Nel circuito mediatico formato sul caso dell’arresto di Cecilia Sala si concentra la fantasia ipotetica dei commentatori con velato riferimento a un grande informatore in grado di dare una versione diversa da quella chiara ed evidente. Secondo una versione accreditata Cecilia Sala avrebbe un identikit perfetto per fare clamore e spingere a una trattativa internazionale con scambio di prigionieri. La differenza è che il nostro mondo, l’Occidente, la Nato, darebbe dei terroristi.
Non si capisce bene da dove arrivi questa soffiata. Esiste un convitato di pietra nella giustamente silenziosa trattativa impostata dalle autorità italiane. Questa contro-versione tende quasi a scoraggiare ogni attività diplomatica per inserire il problema in ordine e specie anti-spionistica. La inserisce quindi in una tipologia completamente diversa.
La trappola in questo caso è evidente. Si inserirebbe il caso in un altro assai più grande per delegare sostanzialmente gli americani a sciogliere il bandolo della trattativa. E la tentazione sarebbe di farlo avendo gli Stati Uniti una voce ben più altisonante della piccola Italia.
Ma così non è. In questa trattativa invece si deve volare bassissimo e bene ha fatto Tajani a dare dichiarazioni solo di circostanza senza dare assicurazioni a niente e a nessuno.
Si dovrebbe anche soprassedere sulle chiacchiere da bar per cui si discute il ruolo degli inviati in terre così delicate, tanto più di età così giovane e poco formati. L’inviato è il seme del giornalismo e, pur dovendo contenere le esplorazioni rischiose, ha la funzione di dare occhi a scene reali sulle quali invece saremmo ridotti ai comunicati degli eserciti. Ribadito questo, l’obiettivo ora deve essere quello di riportare Cecilia Sala a casa.

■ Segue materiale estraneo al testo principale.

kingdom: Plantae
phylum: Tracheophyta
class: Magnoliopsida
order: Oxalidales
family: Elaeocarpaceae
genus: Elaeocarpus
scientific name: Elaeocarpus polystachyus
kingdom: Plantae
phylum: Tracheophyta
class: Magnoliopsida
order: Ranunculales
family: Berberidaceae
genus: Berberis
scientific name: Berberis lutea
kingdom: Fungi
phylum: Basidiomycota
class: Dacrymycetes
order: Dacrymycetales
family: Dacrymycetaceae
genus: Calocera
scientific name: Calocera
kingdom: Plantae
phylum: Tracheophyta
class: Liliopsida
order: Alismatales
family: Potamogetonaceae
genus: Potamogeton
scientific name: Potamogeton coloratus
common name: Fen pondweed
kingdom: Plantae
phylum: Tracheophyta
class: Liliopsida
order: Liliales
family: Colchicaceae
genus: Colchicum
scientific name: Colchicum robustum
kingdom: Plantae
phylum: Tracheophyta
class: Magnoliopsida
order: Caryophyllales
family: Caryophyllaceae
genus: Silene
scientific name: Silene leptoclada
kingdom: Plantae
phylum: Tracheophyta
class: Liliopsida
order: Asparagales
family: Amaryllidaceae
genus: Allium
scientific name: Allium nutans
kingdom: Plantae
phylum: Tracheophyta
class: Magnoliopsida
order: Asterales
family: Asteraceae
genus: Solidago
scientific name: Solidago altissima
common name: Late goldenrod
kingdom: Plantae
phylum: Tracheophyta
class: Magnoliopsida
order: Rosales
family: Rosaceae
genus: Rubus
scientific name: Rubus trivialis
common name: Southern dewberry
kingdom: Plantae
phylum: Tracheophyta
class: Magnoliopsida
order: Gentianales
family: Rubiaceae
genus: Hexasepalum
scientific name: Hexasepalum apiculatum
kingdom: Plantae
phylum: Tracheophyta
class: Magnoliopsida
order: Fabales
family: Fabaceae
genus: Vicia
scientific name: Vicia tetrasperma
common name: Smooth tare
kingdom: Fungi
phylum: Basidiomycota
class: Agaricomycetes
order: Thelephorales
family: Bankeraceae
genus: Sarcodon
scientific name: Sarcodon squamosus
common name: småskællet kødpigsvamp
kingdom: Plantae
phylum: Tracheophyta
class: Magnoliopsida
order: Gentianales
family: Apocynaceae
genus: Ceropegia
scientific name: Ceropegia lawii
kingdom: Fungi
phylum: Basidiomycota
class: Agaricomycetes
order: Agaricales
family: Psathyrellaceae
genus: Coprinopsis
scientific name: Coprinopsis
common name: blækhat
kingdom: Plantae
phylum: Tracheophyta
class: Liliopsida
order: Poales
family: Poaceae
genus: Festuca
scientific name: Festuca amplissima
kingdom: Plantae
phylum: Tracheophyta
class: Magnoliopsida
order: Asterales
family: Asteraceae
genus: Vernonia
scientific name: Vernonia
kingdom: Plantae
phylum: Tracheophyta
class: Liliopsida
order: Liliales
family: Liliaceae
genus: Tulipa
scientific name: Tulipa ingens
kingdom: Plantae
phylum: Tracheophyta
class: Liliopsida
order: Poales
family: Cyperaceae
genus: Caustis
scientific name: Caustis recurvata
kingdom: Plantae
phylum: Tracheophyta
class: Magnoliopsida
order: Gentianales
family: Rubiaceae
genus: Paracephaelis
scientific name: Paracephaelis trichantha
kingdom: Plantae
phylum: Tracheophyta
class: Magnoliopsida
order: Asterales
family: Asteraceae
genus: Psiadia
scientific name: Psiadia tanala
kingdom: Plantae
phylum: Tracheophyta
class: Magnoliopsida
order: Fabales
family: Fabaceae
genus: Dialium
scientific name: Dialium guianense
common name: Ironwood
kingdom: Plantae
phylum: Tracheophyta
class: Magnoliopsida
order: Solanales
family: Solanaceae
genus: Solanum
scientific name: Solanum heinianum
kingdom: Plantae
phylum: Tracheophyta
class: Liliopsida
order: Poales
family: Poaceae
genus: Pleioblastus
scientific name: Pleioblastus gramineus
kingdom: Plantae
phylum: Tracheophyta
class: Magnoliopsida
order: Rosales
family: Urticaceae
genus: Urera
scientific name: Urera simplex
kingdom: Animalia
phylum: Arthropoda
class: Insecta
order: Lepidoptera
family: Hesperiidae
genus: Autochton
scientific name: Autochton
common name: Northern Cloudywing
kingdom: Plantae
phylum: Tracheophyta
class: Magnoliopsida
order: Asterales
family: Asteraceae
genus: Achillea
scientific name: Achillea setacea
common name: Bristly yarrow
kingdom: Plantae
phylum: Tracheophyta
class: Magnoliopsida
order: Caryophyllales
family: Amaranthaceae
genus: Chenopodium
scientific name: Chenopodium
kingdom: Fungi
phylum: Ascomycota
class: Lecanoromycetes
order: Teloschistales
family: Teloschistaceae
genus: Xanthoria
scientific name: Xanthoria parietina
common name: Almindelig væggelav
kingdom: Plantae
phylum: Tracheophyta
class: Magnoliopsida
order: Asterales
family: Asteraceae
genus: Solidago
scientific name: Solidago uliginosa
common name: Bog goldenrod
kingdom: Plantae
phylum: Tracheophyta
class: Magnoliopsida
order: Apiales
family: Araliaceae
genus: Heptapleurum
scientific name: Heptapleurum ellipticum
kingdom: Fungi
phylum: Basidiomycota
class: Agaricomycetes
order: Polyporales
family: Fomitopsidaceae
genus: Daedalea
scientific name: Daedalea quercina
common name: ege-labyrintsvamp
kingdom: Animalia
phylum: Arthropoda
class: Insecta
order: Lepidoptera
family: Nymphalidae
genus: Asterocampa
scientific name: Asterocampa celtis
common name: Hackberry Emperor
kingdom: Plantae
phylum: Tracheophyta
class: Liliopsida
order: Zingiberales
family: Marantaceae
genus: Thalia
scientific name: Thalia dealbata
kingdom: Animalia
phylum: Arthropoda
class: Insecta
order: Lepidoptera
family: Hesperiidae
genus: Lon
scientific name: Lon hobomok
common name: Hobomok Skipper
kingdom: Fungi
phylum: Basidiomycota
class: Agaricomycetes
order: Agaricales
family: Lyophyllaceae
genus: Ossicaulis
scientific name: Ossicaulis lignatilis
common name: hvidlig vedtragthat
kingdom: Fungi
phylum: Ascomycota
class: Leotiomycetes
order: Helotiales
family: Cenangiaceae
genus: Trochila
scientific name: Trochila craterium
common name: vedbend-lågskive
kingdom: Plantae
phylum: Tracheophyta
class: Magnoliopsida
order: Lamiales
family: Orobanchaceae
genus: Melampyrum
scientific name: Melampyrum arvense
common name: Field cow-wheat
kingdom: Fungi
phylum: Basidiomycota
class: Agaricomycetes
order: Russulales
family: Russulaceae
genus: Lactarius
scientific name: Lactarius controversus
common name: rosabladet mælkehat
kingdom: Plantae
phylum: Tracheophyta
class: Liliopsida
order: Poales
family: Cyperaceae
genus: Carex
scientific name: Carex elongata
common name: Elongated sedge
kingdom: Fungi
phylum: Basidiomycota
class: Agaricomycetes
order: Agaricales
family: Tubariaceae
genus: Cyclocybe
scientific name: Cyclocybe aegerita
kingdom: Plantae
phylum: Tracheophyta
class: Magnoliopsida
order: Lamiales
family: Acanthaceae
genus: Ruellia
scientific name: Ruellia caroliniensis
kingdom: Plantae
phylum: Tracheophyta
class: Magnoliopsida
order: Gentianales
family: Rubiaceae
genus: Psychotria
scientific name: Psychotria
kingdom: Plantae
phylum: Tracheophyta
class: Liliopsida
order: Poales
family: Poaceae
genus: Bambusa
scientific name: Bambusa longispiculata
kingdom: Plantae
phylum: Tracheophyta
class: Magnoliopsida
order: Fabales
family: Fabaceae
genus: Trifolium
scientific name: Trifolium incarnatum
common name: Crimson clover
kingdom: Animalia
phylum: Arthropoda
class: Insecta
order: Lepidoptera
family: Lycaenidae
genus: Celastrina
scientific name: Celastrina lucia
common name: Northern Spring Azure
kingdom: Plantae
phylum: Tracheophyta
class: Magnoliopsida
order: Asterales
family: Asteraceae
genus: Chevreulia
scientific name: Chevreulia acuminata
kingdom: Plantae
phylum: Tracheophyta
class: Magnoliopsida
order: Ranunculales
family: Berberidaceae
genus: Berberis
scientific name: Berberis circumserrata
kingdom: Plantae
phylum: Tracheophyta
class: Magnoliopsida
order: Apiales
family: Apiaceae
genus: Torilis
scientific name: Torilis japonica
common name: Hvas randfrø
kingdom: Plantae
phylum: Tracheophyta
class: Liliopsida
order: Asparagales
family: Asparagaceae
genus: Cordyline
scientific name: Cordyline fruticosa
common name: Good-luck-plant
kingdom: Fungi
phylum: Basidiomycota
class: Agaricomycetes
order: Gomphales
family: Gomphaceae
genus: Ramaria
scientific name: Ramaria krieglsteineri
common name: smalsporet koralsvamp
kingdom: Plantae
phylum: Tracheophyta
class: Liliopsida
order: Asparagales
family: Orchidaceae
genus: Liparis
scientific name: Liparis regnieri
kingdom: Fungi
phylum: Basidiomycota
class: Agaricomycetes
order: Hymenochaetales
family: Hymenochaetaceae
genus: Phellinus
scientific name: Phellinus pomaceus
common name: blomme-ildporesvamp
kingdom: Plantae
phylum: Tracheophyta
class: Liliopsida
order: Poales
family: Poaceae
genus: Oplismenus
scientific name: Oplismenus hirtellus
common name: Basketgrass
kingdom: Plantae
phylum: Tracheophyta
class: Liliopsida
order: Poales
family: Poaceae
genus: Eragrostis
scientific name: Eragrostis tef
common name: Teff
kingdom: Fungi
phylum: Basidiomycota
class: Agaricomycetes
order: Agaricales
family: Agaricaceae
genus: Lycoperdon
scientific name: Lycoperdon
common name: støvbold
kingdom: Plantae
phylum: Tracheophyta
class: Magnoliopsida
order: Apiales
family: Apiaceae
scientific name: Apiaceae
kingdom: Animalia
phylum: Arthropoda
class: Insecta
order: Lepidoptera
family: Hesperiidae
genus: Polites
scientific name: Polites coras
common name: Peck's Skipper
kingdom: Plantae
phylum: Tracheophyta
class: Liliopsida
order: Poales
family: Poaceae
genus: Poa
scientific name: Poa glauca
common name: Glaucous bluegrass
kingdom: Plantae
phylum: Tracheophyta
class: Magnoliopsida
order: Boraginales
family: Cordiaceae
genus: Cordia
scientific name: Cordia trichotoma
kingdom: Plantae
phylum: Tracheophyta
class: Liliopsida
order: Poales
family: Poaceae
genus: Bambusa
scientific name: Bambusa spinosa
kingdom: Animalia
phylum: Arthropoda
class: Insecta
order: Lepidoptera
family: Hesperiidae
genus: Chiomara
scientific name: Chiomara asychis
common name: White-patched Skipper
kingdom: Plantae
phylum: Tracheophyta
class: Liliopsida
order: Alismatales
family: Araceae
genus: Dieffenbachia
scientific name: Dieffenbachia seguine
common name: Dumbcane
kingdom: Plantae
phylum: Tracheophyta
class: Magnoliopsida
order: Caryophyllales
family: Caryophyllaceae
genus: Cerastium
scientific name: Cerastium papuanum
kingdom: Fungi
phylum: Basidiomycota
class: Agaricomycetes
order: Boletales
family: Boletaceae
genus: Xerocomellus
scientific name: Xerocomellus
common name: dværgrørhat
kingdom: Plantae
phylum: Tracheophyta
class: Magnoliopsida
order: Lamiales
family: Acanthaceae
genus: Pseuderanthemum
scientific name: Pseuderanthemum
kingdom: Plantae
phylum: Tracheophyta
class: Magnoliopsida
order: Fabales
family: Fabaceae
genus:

Lo si fa seguendo le procedure e richiedendo i capi di imputazione per i quali è stata arrestata per costruire una sua difesa. Tutto questo nel massimo rispetto delle procedure iraniane. Se possibile e con tatto, sollecitarne la sollevazione dagli oneri restrittivi della libertà! Anche perché si può dimostrare benissimo che la giornalista non ha nulla di ostativo al rispetto di leggi e modalità d’essere presenti a Teheran. Il suo non era assolutamente spionaggio bensì raccolta di pensieri, opinioni e idee dalle persone che abitano quel contesto. Pratiche svolte con grande naturalezza nei nostri paesi.
Se è necessario chiedere scusa, laddove si è superato i limiti del tatto e del riserbo di quel paese, farlo senza problemi. L’importante è portare a casa Cecilia Sala. In tal senso la richiesta di silenzio non è peregrina. Non si tratta di non parlare del caso bensì di evitare facili speculazioni sul “prima” e inutili requisitorie sulle condizioni di vita presenti nella realtà di ogni inviato.
L’attenzione può essere altissima anche senza ipotesi di coinvolgimenti e chiacchiere sulla terribilità del mondo al di fuori dei paesi dell’Occidente. Lo dobbiamo alla delicatezza di una questione apertissima.